** PASSAGE FOR REVIEW follows **

After being arrested on suspicion of murder – and granted bail, of course – this imbecile sat around waiting patiently for the inquest the following July, which dutifully returned a verdict of accidental death. This may well have been a tragic accident, but there are accidents and accidents. Did he have to teach his son self-defence with a real knife? And did it have to be that particular knife? Most of us have knives in our kitchens that couldn’t slice through freshly baked bread. Admitting he didn’t intend to kill or even injure his son, this was an act of gross stupidity of the fifth magnitude to the seventh power to the ninth order. Any member of the public who was responsible for such an “accident” would have been sentenced to at least five years in gaol, and rightly so.

As that great wit Mark Taha once remarked: “All animals are equal, but the pigs are more equal than others”.

He might have added that the best way to get away with murder is to own a warrant card. Failing that, to implicate a police officer in the dastardly deed. If you do that, they won’t even ask you what you did with the gun.

Now you can have your say. The Michael Stone Award For Rough Justice is open to everyone in the world. You can submit a thoroughly researched, professionally referenced essay, a poem, a short story, a paragraph, a film, even a single photograph to reflect your thoughts on British justice, and what can and should be done to restore it. Should we for example seek to implement The Wizard Of Oz Sydrome (see below), or perhaps we should campaign to institute some form of Sharia law? In China, a supposedly oppressive country, civil servants who abuse their powers to the detriment of the common people can face severe sanctions, including execution.

** End of PASSAGE FOR REVIEW **

- TASK REQUIREMENTS -
In the commentary on British justice, condense the paragraph beginning "After being arrested on suspicion of murder" into a short bulleted list that keeps its main facts and claims. Rely only on the commentary on British justice above for this work.

** DATASET follows **

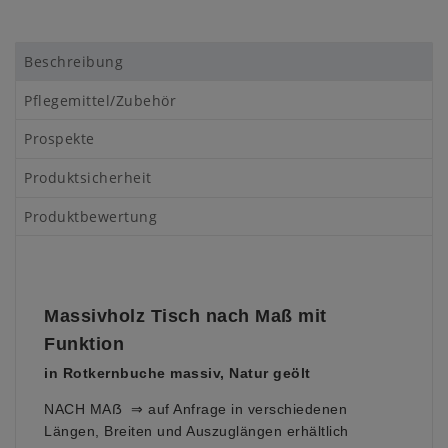
Beschreibung
Pflegemittel/Zubehör
Prospekte
Produktsicherheit
Produktbewertung
Massivholz Tisch nach Maß mit
Funktion
in Rotkernbuche massiv, Natur geölt
NACH MAẞ ⇒ auf Anfrage in verschiedenen
Längen, Breiten und Auszuglängen erhältlich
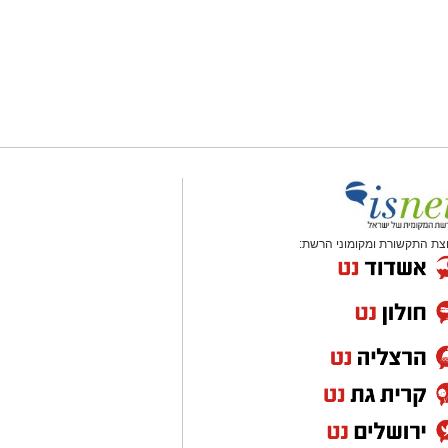
צת התקשורת ומקומוני הרשת:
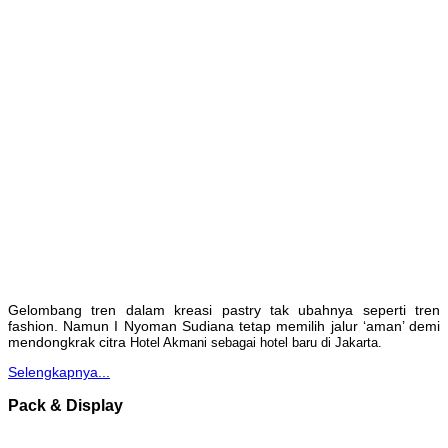
Gelombang tren dalam kreasi pastry tak ubahnya seperti tren
fashion. Namun I Nyoman Sudiana tetap memilih jalur ‘aman’ demi
mendongkrak citra
Hotel Akmani sebagai hotel baru di Jakarta.
Selengkapnya...
Pack & Display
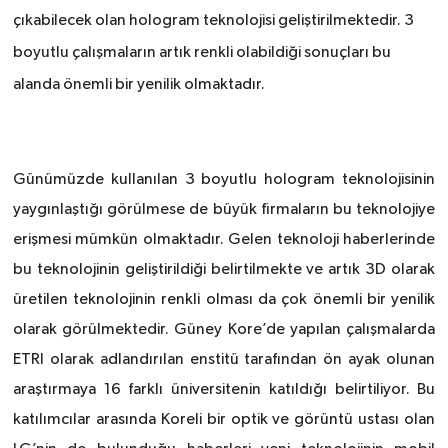
çıkabilecek olan hologram teknolojisi geliştirilmektedir. 3
boyutlu çalışmaların artık renkli olabildiği sonuçları bu
alanda önemli bir yenilik olmaktadır.
Günümüzde kullanılan 3 boyutlu hologram teknolojisinin
yaygınlaştığı görülmese de büyük firmaların bu teknolojiye
erişmesi mümkün olmaktadır. Gelen teknoloji haberlerinde
bu teknolojinin geliştirildiği belirtilmekte ve artık 3D olarak
üretilen teknolojinin renkli olması da çok önemli bir yenilik
olarak görülmektedir. Güney Kore’de yapılan çalışmalarda
ETRI olarak adlandırılan enstitü tarafından ön ayak olunan
araştırmaya 16 farklı üniversitenin katıldığı belirtiliyor. Bu
katılımcılar arasında Koreli bir optik ve görüntü ustası olan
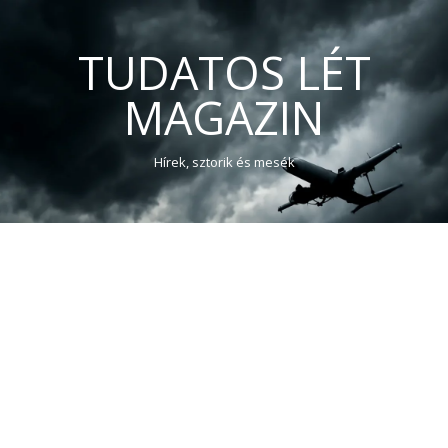
TUDATOS LÉT
MAGAZIN
Hírek, sztorik és mesék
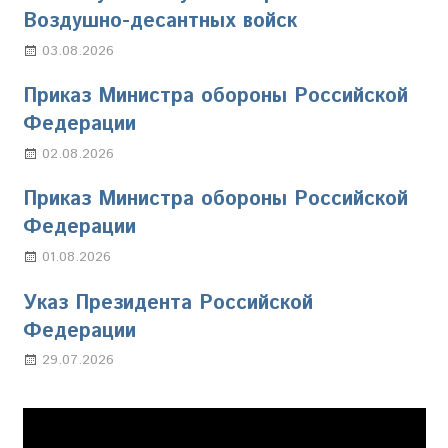
Воздушно-десантных войск
03.08.2026
Марина Щербакова
Приказ Министра обороны Российской
Федерации
02.08.2026
Настя Свиридова
Приказ Министра обороны Российской
Федерации
01.08.2026
Настя Свиридова
Указ Президента Российской
Федерации
29.07.2026
Марина Щербакова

** End of DATASET **

- WRITTEN RESPONSE -
- He was arrested on suspicion of murder and granted bail.
- He waited for the inquest the following July, which returned a verdict of accidental death.
- The writer accepts it may have been a tragic accident but asks why he taught his son self-defense with a real knife, and that particular one.
- Even granting he meant no harm, the writer calls it an act of gross stupidity.
- The writer holds that any member of the public responsible for such an "accident" would have received at least five years in jail.